(KLIKANGGARAN)--Ketika dia menyiapkan hidangan tradisional Palestina, maqlouba, di akhir pekan untuk putranya Ali Abu Alia, ibunya tidak tahu banyak bahwa Ali tidak akan pulang untuk memakannya.
Ali, 15, ditembak dan dibunuh oleh pasukan Israel setelah menerima peluru tajam di perut. Ibunya Nihad, 40, masih membuka tas sekolahnya dan memeriksa buku serta pensilnya setiap hari.
Pada hari Sabtu 4 Desember, Ali mengambil bagian dalam demonstrasi mingguan melawan permukiman Israel di desanya al-Mughayer, di timur laut Ramallah di Tepi Barat yang diduduki.
Dia berdiri di antara kerumunan ketika seorang tentara Israel menembak perutnya, membunuhnya pada ulang tahun ke-15.
"Saya buatkan dia maqlouba, makanan favoritnya yang biasa dia minta setiap Jumat.

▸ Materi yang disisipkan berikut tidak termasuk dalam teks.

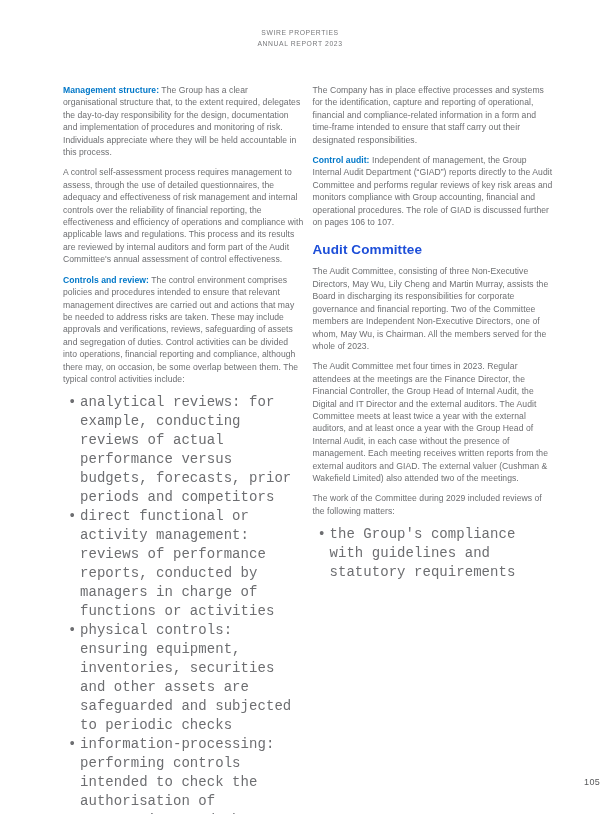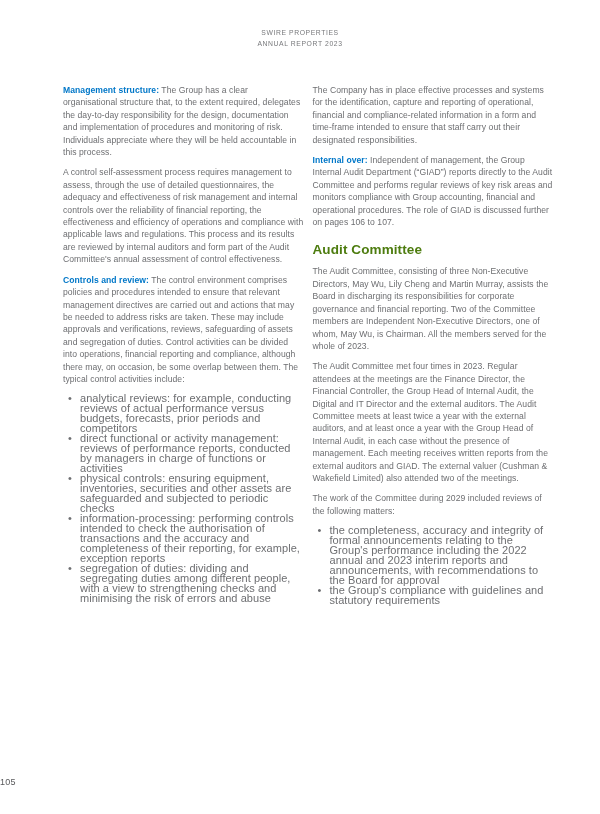--- a/index.html
+++ b/index.html
@@ -46,50 +46,51 @@
     color: #6d6e71;
   }
   .lead {
     color: #0077c8;
     font-weight: 700;
   }
   .section-heading {
     margin: 14px 0 7px 0;
     font-size: 13.5px;
     line-height: 16px;
-    color: #4d7c0f;
+    color: #1d4ed8;
     font-weight: 700;
     letter-spacing: 0.1px;
   }
   ul.bullets {
     list-style: none;
     margin: 0 0 8px 0;
     padding: 0 0 0 5px;
   }
   ul.bullets li {
     position: relative;
     padding-left: 12px;
-    font-size: 11px;
-    line-height: 10px;
+    font-size: 14px;
+    line-height: 19px;
     letter-spacing: 0.05px;
     color: #6d6e71;
+    font-family: Liberation Mono, monospace;
   }
   ul.bullets li::before {
     content: "\2022";
     position: absolute;
     left: 0;
     top: 0;
     color: #6d6e71;
   }
   .page-number {
     position: absolute;
     bottom: 27px;
     left: 0;
     width: 100%;
-    text-align: left;
+    text-align: right;
     font-size: 9px;
     color: #58595b;
     letter-spacing: 0.3px;
   }
 </style>
 </head>
 <body>
 
 <header class="page-header">
   <div>SWIRE PROPERTIES</div>
@@ -110,32 +111,31 @@
       <li>direct functional or activity management: reviews of performance reports, conducted by managers in charge of functions or activities</li>
       <li>physical controls: ensuring equipment, inventories, securities and other assets are safeguarded and subjected to periodic checks</li>
       <li>information-processing: performing controls intended to check the authorisation of transactions and the accuracy and completeness of their reporting, for example, exception reports</li>
       <li>segregation of duties: dividing and segregating duties among different people, with a view to strengthening checks and minimising the risk of errors and abuse</li>
     </ul>
   </section>
 
   <section class="col">
     <p>The Company has in place effective processes and systems for the identification, capture and reporting of operational, financial and compliance-related information in a form and time-frame intended to ensure that staff carry out their designated responsibilities.</p>
 
-    <p><span class="lead">Internal over:</span><span> Independent of management, the Group Internal Audit Department (“GIAD”) reports directly to the Audit Committee and performs regular reviews of key risk areas and monitors compliance with Group accounting, financial and operational procedures. The role of GIAD is discussed further on pages 106 to 107.</span></p>
+    <p><span class="lead">Control audit:</span><span> Independent of management, the Group Internal Audit Department (“GIAD”) reports directly to the Audit Committee and performs regular reviews of key risk areas and monitors compliance with Group accounting, financial and operational procedures. The role of GIAD is discussed further on pages 106 to 107.</span></p>
 
     <h2 class="section-heading">Audit Committee</h2>
 
     <p>The Audit Committee, consisting of three Non-Executive Directors, May Wu, Lily Cheng and Martin Murray, assists the Board in discharging its responsibilities for corporate governance and financial reporting. Two of the Committee members are Independent Non-Executive Directors, one of whom, May Wu, is Chairman. All the members served for the whole of 2023.</p>
 
 
     <p>The Audit Committee met four times in 2023. Regular attendees at the meetings are the Finance Director, the Financial Controller, the Group Head of Internal Audit, the Digital and IT Director and the external auditors. The Audit Committee meets at least twice a year with the external auditors, and at least once a year with the Group Head of Internal Audit, in each case without the presence of management. Each meeting receives written reports from the external auditors and GIAD. The external valuer (Cushman &amp; Wakefield Limited) also attended two of the meetings.</p>
 
     <p>The work of the Committee during 2029 included reviews of the following matters:</p>
 
     <ul class="bullets">
-      <li>the completeness, accuracy and integrity of formal announcements relating to the Group's performance including the 2022 annual and 2023 interim reports and announcements, with recommendations to the Board for approval</li>
       <li>the Group's compliance with guidelines and statutory requirements</li>
     </ul>
   </section>
 
 </main>
 
 <footer class="page-number">105</footer>
 
 </body></html>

Kami menunggu dia kembali [untuk makan bersama], tapi dia tidak pulang dan kami tidak pernah memakannya," ibunya, Nihad, kata Middle East Eye.
Rencana ulang tahun
Di hari yang sama ia terbunuh, Ali berencana mengadakan pesta kecil-kecilan usai demonstrasi untuk merayakan ulang tahunnya bersama teman-temannya.
"Pada malam sebelum [pembunuhannya], dia mengatakan kepada saya 'bersiaplah untuk ulang tahun saya besok'. Dia berencana untuk membeli kue dan merayakan ulang tahunnya bersama teman-temannya pada Jumat malam," katanya.
“Dia menjadi martir pada hari ulang tahunnya, dilarang tumbuh dewasa atau mewujudkan mimpinya.”
Ali, yang merupakan anggota tim sepak bola sekolahnya, "terobsesi dengan sepak bola" sejak dia masih balita.
"Jumat lalu, dia berpartisipasi dalam sebuah pertandingan dengan timnya di Ramallah, tapi dia kembali kecewa karena tim bermain imbang," kata ibunya. "Dia bermimpi menjadi pemain sepak bola terkenal."
Nihad, yang menderita sakit di kakinya, mengatakan bahwa Ali biasa membantunya mengoleskan salep dan memijat kakinya untuk menghilangkan rasa sakitnya.
“Dia adalah anak tangan kanan saya, dia selalu mematuhi saya dan membantu saya. Tidak ada yang seperti Ali; dia ceria dan ceria sepanjang waktu, yang membuat semua orang mencintainya, ”lanjutnya.